As a parent, Coun. Craig Cameron also raised the concern of cannabis retailers selling products to minors.
“I really worry about the impact on certain teens who are vulnerable and on the health issues that are arising,” he said. “So, to me, part of a public process would be having proponents explain what they’re going to do to ensure there isn’t diversion coming out of their stores because … I’m told, second hand by teens that are in my life, that there are certain places downtown that will sell to them.”
Cannabis stores are ‘vital and vibrant commercial operations’
Meanwhile, Coun. Nora Gambioli was fairly positive about the budding industry. She noted that cannabis stores are “vital and vibrant commercial operations” that would be a benefit to all the local businesses nearby when the stores are eventually put in place.
“I think we need to get going … but I don’t think it’s a good idea to go too quickly. A reasonable, moving along is great. I think staff has struck a really reasonable balance relating to the consultation and the practicality of this.”
Gambiolli also mentioned that she had a chance to tour Bowen Island’s first cannabis store Happy Isle Cannabis Co. last summer and she thought it was “incredible.”
“I have to say, that my most memorable impression was that it was like a pharmacy. It was nothing like, you know, what we’ve driven by in the Gastown area, those kinds of operations that have been there for 20 years that weren’t even legal, it was completely innocuous, and it was inside like a pharmacy.”
“I don’t think that residents have anything to worry about.”
On a similar note, Booth said she expected support for cannabis stores from the community – including seniors.
“This is uncharted territory for West Vancouver,” she said. “I have a feeling we’re going to hear support from groups that we wouldn’t have expected. The seniors that really love the cannabis store over and on Bowen Island and using it for medicinal [purposes] and sleep. I’m hearing this from my mom and her friends.
“They’re kind of jumping on the bandwagon. Sometimes, I think it’s the boomers that are getting in the way of the seniors on this one.”

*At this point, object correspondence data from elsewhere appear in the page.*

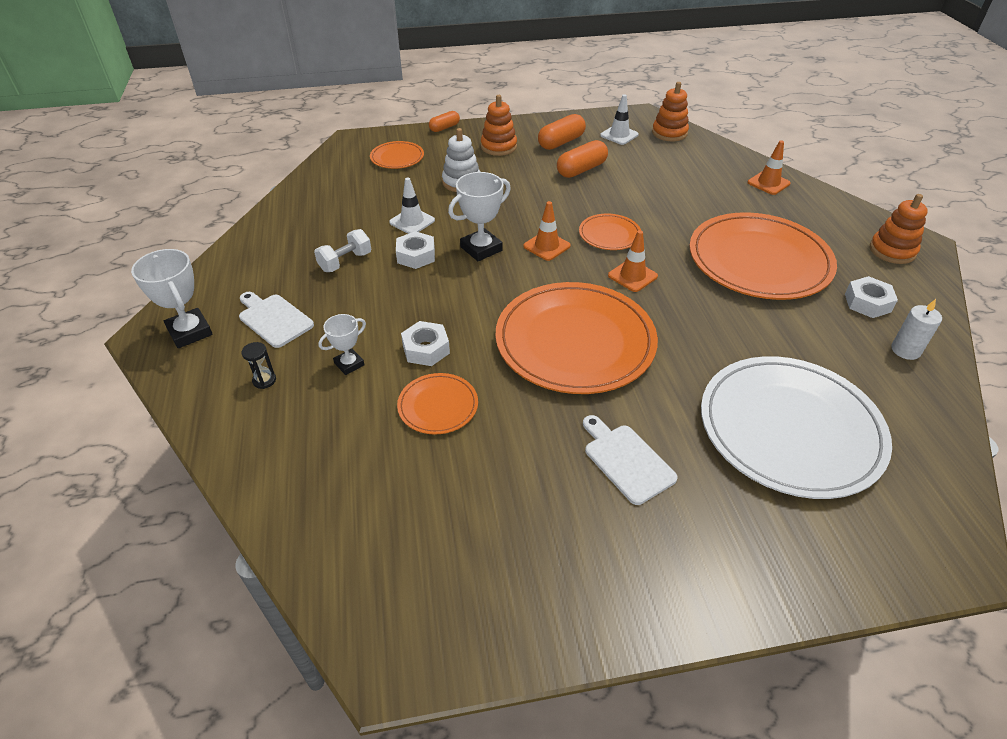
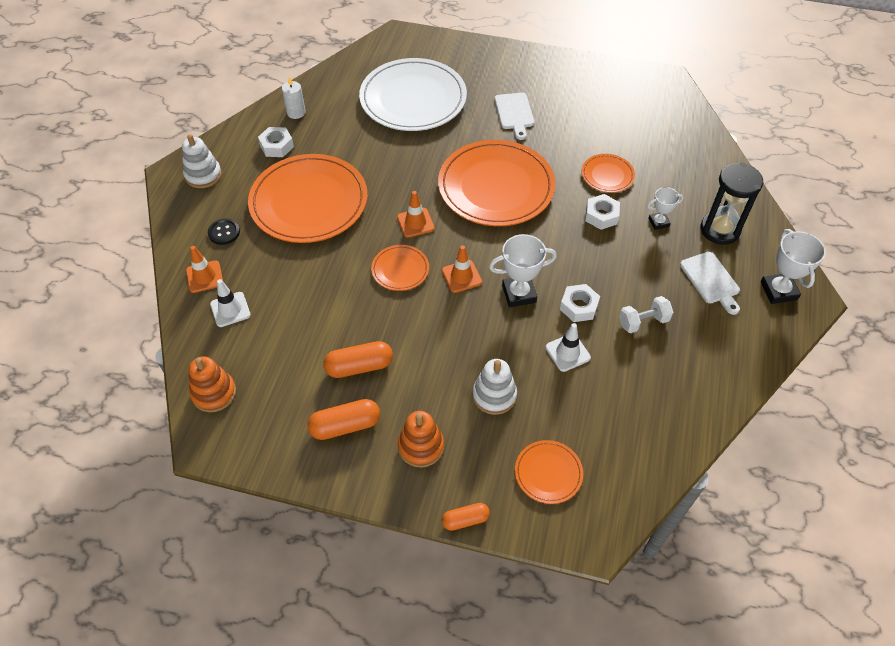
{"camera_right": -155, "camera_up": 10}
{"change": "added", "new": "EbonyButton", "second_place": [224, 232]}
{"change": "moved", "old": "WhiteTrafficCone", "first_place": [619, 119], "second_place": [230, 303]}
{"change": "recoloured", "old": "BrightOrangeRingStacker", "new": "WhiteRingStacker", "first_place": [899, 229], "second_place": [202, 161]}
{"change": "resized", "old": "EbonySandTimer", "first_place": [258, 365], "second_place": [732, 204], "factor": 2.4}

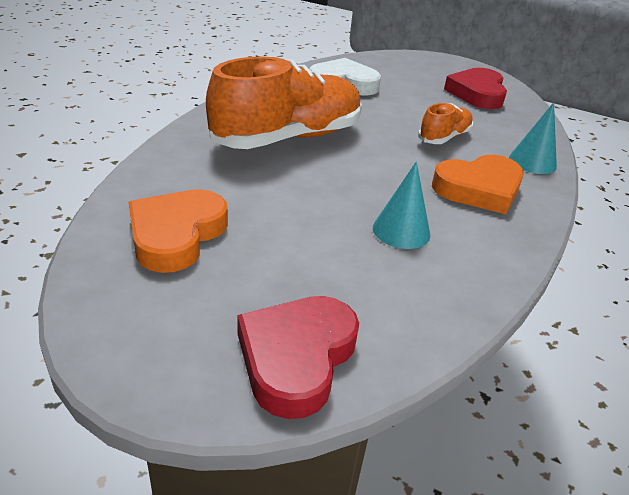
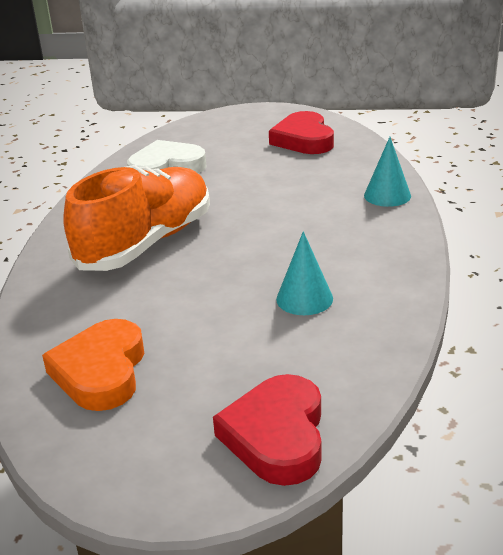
{"camera_right": -15, "camera_up": -5}
{"change": "removed", "old": "BrightOrangeLaceUpShoe", "first_place": [445, 123]}
{"change": "removed", "old": "BrightOrangeHeartShape", "first_place": [478, 184]}

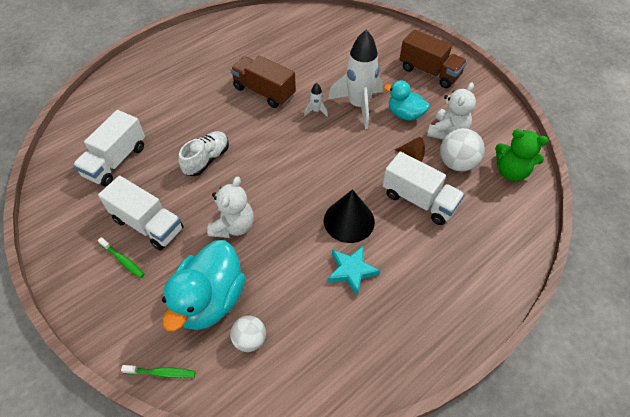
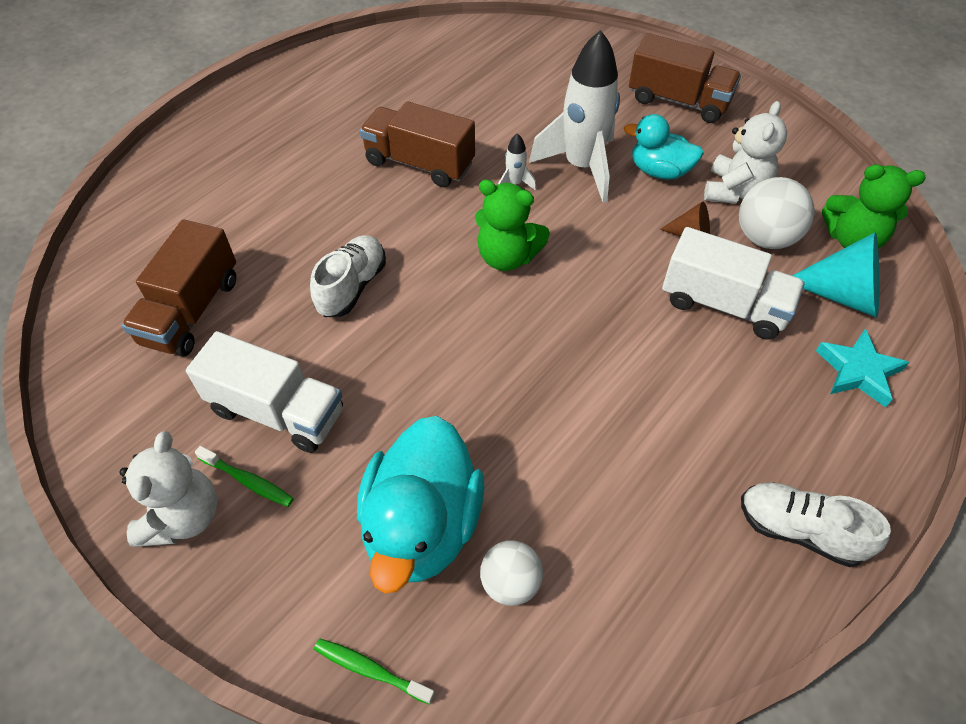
{"camera_right": -10, "camera_up": 0}
{"change": "removed", "old": "EbonyCone", "first_place": [349, 216]}
{"change": "added", "new": "EmeraldTeddyBear", "second_place": [512, 225]}
{"change": "added", "new": "WhiteLaceUpShoe", "second_place": [816, 524]}
{"change": "added", "new": "TealCone", "second_place": [835, 275]}
{"change": "moved", "old": "WhiteTeddyBear", "first_place": [230, 207], "second_place": [169, 489]}
{"change": "moved", "old": "TealFivePointedStar", "first_place": [353, 270], "second_place": [862, 368]}
{"change": "recoloured", "old": "WhiteTruck", "new": "BrownTruck", "first_place": [109, 148], "second_place": [178, 288]}
{"change": "turned", "old": "EmeraldToothBrush", "first_place": [158, 371], "second_place": [374, 672], "degrees": -150}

So far, the district has received five cannabis store applications.
The provincial Liquor and Cannabis Regulation Branch is responsible for issuing licences for cannabis retail stores and enforcing regulations, investigating complaints, and enforcing compliance, while the municipality determines land use and issues business licences.
After discussions on the fairness of the interim policy when it came to considering store applications on a “first come, first served basis,” Council moved a motion and directed staff to bring forward all cannabis retail applications received in a batch for Council’s consideration.
They also added a June 30 deadline for anyone wanting to submit an application.
The City of North Vancouver implemented its recreational cannabis retail policy back on Sept. 17, 2018, and has since approved four out of six pot shops. The following year, the District of North Vancouver council approved its new non-medical cannabis policy on July 22, 2019, and has so far given the green light to three cannabis retailers to open.
West Van’s interim policy will be in place for two years to allow for monitoring and reporting back to council once cannabis retail stores have been established.
Elisia Seeber is the North Shore News’ Indigenous and civic affairs reporter. This reporting beat is made possible by the Local Journalism Initiative.